Richard Veryard said...

You wrote: "abstractions that enable to think naturally about a certain type of functions is more important than familiar syntax"

I'm not convinced that programmers think naturally about anything - perhaps that's what makes them programmers in the first place - but apart from that I think you've got a point.

In my post on Programming Languages I point out that vendors are often more concerned about easy adoption than correct use, and this is why they think familiarity is important.

gilad said...

and i thought the all idea is to do things faster...
as an end user who is looking into buying one and with financial data rates growing so fast i will need any c/java/sql/you name it that will be the fastest in work

Opher Etzion said...

Gilad, this is a common misconception that the main reason to use EP software is low latency -- while this is true from some application, it is not true in the general case, see :
for discussion.

gilad said...

Opher, you wrote:
"I think there are two sources - the first, the early adopters were from the capital markets industry, where some (not all !) of the candidate applications has indeed high performance characteristics"

and as i said that with market data rates going so much higher the most important for me, being in the capital markets industry, speed is on top.

so we agree (regarding financial industry) :)

Jon said...

Interesting post, and I like the elephant metaphor. To the idea of "abstractions", though, I'd add a related but slightly different idea, namely "models of computation". The rules-based approach, for instance, seems closest to tuple stores (like Linda and its ancestors and descendants), where computation proceeds by pulling tuples (events) out of the store and writing new ones in. In many of the streaming products, the model of computation is a different one, namely dataflow networks (based on Kahn's work in the 1970s). Data moves on edges from one node to another, and each node processes the data. Both are different from the RDBMS model, where data is stuffed into base tables and queried after the fact.

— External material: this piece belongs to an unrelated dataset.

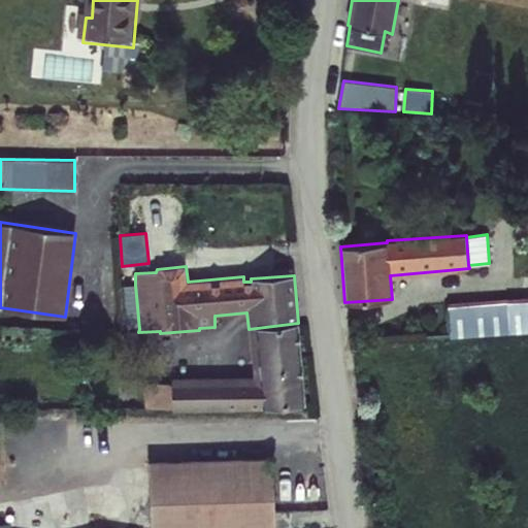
[(139,329),(135,285),(123,286),(127,330),(139,329)]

An understanding of the model of computation can lead one to different abstractions. I've commented on this in the Aleri CEP product (see also a recent blog entry). Our model of computation is dataflow, where the data is insert/update/delete/upsert of records. We take the dataflow model more seriously than the relational model. Nodes are programmable with operations other than the SQL, with our concepts of Flex Streams (in a little imperative language) and Pattern Streams. That's quite useful in practice, and indeed, the dataflow model suggests these extensions. In other words, by focusing on the model of computation rather than a particular language, we think we see more of the elephant.